Learning from the government’s COVID testing debacle

Angry Americans deserve to know why they are not getting the COVID-19 tests they paid for and were promised. When they wait in long lines to get tested or drive from pharmacy to pharmacy in desperate search of a rare home test, they have to use that time to address other health care problems by giving the government even more control. Knowledge should be considered. ,


make no mistake; The test debacle is a government fabrication. It started in early 2020 when Food and Drug Administration officials rejected A request by Washington state researchers to use coronavirus tests developed by them.

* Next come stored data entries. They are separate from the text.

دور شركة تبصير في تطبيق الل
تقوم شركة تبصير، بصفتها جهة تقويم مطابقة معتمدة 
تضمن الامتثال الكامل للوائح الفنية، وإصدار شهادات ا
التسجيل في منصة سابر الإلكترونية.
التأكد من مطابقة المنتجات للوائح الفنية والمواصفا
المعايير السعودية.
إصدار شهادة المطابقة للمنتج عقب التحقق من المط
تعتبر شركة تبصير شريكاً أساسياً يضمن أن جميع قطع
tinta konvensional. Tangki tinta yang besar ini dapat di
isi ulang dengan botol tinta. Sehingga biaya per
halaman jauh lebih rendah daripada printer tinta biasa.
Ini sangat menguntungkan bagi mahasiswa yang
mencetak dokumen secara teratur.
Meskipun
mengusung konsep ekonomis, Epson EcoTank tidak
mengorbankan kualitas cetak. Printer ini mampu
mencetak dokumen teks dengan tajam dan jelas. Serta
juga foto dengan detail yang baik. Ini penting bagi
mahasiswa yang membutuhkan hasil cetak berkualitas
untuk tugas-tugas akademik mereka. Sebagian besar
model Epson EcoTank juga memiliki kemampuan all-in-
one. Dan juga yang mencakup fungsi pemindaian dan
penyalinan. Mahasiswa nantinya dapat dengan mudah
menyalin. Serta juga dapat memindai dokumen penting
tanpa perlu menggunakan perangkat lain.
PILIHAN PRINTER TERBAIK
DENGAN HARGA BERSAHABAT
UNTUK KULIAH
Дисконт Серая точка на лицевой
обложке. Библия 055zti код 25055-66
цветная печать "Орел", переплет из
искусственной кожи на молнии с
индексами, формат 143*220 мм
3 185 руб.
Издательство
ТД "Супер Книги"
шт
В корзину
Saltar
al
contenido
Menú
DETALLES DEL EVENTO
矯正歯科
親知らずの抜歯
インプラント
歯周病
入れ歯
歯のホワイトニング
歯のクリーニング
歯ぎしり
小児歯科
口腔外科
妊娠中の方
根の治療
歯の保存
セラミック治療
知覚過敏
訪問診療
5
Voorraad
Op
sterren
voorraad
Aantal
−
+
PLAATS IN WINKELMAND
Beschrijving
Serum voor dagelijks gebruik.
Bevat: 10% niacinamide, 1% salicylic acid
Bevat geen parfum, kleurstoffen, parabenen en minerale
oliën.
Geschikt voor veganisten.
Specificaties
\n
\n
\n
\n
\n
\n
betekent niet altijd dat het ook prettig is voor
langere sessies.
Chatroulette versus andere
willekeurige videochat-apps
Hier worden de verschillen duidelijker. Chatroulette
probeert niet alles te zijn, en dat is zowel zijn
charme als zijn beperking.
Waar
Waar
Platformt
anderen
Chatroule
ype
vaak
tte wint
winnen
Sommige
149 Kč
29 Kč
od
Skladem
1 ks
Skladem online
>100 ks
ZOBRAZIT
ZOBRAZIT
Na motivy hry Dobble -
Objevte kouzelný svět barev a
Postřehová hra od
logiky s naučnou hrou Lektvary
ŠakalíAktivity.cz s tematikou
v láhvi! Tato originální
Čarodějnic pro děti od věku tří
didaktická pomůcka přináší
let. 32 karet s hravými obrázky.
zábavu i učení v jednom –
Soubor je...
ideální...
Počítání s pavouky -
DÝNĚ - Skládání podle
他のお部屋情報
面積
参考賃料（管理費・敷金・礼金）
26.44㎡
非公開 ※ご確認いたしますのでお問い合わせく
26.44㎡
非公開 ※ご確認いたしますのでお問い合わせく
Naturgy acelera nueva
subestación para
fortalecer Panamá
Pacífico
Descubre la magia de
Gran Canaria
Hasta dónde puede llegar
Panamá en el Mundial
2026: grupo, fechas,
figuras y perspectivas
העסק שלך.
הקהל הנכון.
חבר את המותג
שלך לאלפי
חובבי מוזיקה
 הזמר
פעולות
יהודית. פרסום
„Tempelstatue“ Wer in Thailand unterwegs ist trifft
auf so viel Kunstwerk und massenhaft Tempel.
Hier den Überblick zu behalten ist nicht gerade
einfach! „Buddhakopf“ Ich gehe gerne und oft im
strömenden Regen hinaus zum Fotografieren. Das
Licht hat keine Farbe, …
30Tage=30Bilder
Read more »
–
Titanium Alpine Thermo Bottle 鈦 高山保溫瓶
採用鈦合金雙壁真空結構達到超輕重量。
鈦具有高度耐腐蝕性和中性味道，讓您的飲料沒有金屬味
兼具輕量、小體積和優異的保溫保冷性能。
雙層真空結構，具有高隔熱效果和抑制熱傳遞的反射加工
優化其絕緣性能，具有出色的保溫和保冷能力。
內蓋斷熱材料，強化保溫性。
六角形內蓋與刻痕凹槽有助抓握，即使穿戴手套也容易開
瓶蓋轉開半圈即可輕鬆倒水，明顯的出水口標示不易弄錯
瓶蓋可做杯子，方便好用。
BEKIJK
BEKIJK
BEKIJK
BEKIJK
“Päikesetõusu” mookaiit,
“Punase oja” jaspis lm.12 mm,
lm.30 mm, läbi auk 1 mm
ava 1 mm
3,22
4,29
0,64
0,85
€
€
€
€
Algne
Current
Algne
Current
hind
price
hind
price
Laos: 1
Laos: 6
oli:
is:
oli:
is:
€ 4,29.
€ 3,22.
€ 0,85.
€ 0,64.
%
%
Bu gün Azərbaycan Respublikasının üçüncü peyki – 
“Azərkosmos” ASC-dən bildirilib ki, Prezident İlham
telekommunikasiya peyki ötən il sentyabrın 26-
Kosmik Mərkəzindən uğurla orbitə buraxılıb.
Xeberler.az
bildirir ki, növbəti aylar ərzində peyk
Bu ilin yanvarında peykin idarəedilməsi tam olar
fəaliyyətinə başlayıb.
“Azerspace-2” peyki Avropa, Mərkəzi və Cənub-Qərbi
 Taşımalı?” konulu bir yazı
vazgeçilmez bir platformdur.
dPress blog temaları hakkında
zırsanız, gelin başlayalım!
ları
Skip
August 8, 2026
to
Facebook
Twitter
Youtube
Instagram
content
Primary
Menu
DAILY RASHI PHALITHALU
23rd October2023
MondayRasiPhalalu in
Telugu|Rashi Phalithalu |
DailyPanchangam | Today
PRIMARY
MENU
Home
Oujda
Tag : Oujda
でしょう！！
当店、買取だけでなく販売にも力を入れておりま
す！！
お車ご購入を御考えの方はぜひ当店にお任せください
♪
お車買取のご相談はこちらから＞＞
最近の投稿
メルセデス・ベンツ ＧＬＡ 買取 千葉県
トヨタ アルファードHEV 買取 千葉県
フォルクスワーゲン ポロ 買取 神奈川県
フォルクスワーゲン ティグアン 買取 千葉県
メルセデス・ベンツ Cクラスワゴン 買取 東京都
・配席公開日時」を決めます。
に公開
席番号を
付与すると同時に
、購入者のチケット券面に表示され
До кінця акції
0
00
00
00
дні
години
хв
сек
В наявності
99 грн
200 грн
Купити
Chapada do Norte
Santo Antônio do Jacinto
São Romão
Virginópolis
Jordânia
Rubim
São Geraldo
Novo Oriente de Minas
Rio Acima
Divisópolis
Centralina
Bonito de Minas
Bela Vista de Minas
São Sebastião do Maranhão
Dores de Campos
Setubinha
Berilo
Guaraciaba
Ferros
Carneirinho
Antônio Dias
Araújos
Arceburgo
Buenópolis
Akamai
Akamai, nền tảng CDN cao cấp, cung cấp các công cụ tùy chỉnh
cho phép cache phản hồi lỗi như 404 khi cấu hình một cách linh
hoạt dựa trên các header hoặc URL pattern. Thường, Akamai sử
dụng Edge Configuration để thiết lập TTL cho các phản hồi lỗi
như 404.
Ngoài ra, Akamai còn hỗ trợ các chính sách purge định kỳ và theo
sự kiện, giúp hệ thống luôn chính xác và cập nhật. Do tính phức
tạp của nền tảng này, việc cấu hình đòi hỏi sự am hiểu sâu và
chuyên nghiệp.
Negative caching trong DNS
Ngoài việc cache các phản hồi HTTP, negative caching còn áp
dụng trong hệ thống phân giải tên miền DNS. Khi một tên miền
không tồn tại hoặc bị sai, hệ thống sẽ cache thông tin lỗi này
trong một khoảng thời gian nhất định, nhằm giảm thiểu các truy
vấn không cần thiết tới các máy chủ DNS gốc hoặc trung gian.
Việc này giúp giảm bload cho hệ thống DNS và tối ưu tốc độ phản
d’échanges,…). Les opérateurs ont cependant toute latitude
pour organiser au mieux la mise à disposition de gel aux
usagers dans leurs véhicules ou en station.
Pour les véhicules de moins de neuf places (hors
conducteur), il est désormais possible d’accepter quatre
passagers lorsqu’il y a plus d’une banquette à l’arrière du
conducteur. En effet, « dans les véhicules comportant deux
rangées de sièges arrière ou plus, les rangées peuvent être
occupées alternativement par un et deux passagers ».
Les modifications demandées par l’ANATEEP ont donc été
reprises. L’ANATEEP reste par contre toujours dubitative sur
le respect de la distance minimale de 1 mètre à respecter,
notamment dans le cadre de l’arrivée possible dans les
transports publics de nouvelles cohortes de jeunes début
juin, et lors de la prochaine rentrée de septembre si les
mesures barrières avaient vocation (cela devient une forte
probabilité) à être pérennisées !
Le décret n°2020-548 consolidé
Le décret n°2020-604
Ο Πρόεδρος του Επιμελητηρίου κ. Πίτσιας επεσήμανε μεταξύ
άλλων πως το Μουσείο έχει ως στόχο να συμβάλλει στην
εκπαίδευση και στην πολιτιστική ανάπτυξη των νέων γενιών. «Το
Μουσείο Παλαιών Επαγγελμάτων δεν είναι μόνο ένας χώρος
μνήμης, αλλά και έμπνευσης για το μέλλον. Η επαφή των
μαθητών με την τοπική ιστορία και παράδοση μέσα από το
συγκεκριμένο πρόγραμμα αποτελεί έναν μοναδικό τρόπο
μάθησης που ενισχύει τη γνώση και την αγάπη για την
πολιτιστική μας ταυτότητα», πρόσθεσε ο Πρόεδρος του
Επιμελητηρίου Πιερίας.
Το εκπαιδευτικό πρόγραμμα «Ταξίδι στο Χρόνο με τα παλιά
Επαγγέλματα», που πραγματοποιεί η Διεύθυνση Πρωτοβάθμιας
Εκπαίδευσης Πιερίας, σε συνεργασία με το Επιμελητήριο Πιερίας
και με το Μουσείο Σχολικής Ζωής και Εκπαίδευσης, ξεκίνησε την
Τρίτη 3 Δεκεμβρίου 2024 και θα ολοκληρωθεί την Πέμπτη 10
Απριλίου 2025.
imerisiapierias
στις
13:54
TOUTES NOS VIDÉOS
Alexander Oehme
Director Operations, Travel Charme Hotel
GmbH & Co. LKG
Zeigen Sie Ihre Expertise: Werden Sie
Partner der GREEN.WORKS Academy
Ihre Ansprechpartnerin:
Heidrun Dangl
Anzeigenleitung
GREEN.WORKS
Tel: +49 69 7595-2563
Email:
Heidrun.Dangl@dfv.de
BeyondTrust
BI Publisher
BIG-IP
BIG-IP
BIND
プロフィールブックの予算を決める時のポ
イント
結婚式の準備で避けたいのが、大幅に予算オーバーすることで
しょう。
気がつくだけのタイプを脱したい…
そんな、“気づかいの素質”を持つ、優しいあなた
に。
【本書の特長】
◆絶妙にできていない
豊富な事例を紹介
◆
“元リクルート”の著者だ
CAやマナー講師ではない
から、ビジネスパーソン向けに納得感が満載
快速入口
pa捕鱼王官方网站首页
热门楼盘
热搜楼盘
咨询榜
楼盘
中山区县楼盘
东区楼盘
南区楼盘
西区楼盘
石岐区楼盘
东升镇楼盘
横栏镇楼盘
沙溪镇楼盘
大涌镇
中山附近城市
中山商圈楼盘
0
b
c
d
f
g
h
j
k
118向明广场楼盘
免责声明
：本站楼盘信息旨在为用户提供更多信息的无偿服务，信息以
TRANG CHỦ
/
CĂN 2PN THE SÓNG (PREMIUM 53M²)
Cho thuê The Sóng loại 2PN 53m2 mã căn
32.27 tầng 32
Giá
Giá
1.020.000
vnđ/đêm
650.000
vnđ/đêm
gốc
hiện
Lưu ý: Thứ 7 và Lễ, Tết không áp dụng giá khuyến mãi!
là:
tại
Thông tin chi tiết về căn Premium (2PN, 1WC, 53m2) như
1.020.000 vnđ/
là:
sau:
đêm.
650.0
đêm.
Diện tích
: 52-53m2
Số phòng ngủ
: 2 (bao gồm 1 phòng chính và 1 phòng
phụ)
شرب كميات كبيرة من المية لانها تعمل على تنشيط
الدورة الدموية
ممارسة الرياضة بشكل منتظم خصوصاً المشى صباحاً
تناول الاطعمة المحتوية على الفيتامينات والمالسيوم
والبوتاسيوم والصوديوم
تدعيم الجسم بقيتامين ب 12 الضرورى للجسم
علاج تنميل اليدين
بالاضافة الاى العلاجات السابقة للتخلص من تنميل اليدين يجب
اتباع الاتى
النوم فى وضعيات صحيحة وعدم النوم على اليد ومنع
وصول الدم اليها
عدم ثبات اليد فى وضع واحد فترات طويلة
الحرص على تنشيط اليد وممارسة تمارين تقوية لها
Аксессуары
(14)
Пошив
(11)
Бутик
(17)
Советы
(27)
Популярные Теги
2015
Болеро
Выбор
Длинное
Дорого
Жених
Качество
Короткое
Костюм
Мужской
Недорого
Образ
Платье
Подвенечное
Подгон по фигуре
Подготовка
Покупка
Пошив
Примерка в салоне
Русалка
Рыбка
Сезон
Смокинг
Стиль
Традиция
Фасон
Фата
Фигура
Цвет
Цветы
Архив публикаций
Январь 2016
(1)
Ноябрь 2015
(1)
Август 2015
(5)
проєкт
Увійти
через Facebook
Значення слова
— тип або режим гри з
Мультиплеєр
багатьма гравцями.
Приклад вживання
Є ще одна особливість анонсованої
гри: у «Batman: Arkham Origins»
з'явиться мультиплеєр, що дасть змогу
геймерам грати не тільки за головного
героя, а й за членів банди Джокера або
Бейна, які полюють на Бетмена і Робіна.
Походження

The FDA insisted that testing could only be done using Centers for Disease Control kits, which proved unreliable because of contamination. The screw-up cost the US five precious weeks, during which the virus spread uncontrollably and uncontrollably.

We have been aware of the need for rapid antigen testing since mid-2020. Rapid testing at home, work and school was seen as the key to getting our lives back to normal and shortening the pandemic by breaking transmission chains and freeing up scarce medical resources.


But it was also clear from the early days of the pandemic that the FDA was not a fan of rapid antigen testing. The agency approved only one such test during the entire 2020. And because the FDA requires a prescription to get an antigen test, people can’t realistically get one unless they’re showing symptoms. Only two other nonprescription at-home rapid antigen tests were approved by the FDA before the fourth quarter of 2021. And they were expensive, about $50 per test.

When Biden came to the administration office it was promised “To aggressively accelerate our COVID-19 response, particularly on vaccines and testing.” Soon Congress passed and the president signed a $1.9 billion COVID-19 relief bill. that law and the previous one devoted some $83 billion Specifically for testing.


However, it is clear that the administration, despite its rhetoric, decided to focus on vaccines while ignoring testing—best exemplified by White House Press Secretary Jen Psaki’s sarcastic reply that we have widespread testing at home. Why not: “Should we send just one to every American?”

It wasn’t until the Omicron version started making a splash in the country that the administration finally decided to pay attention. By the end of 2021, the FDA had come under pressure from an increasingly concerned White House whose vaccine strategy was clearly failing, if only to help lower their cost, to approve rapid at-home tests. For. FDA complied, approve of Nine on top of two already approved and rapid at-home antigen tests for a total of 11. The president finally nominated an FDA chief in November—10 months after taking office amid the pandemic!

LOUISVILEY, KY – JANUARY 10: Vials of packages of test fluids and nasal swabs are seen at a drive through COVID-19 testing site at Churchill Downs on January 10, 2022 in Louisville, Kentucky. Kentucky Governor Andy Beshear announced a record-high COVID-19 cases in the Commonwealth, with a positivity rate of over 24%. The temporary site has the capacity to provide 3,000 tests per day in response to the sharp rise in COVID-19 cases in the US, thanks to the Omicron version.
John Cherry / Getty Images

Now playing catch up, President Joe Biden recently announced a series of proposals to address the shortfall. His administration is procuring 500 million rapid tests, which officials claim will be available sometime in January. But the administration only signed its first contract on Friday, so it’s hard to see it meet its January target.


Considering success in this effort, there are other problems. First, by the time the Biden administration has achieved all the tests, the omicron wave may have ended. Second, while 500 million tests sounds like a lot, it’s only a little more than one for every American — a drop in the bucket.

The federal government also announced breathlessly that it would spend $137 million Life science company Millipore to help Sigma produce the nitrocellulose membrane, a key component in rapid antigen tests that will support 85 million additional tests a month. The only problem is that Millipore Sigma must build a facility first, and it won’t be operational until the end of 2024!

We put the government in charge of COVID-19 testing and it failed miserably. Who does anyone think would do a better job than putting the government in charge for other aspects of health care?


Take the drug pricing provisions in the house-passed version of the Build Back Better Act. recently Analysis Economist Tomas Philipson of the University of Chicago found that the plan would lead to 135 fewer new drugs and, most troublingly, “the loss of 331.5 million life years in the US, 31 times as large as the 10.7 million life years lost to COVID-19.” in the US to this day.”

Given all that has gone wrong with government controls of COVID testing, how confident should Americans be that treatments for other maladies will still be developed with drug price controls? When politicians say, “Trust us, those cures will still be there,” should we believe them?

Americans have taken a shot at Build Back Better with the apparent demise of health care provisions. But if the rumors are true, its proposed drug pricing control could return as a stand-alone bill. Americans must be prepared to back down from hard work.

politician reports That health officials now see the Biden administration’s COVID-19 strategy as a “hold on and hope the worst is over soon”. Does this sound like a government ready to deliver health care to Americans every day? If the pandemic has taught us anything, it is that we would be foolish to give the government more control over our health care.

Dean Clancy is a Senior Health Policy Fellow at American for Prosperity.

The views expressed in this article are those of the author.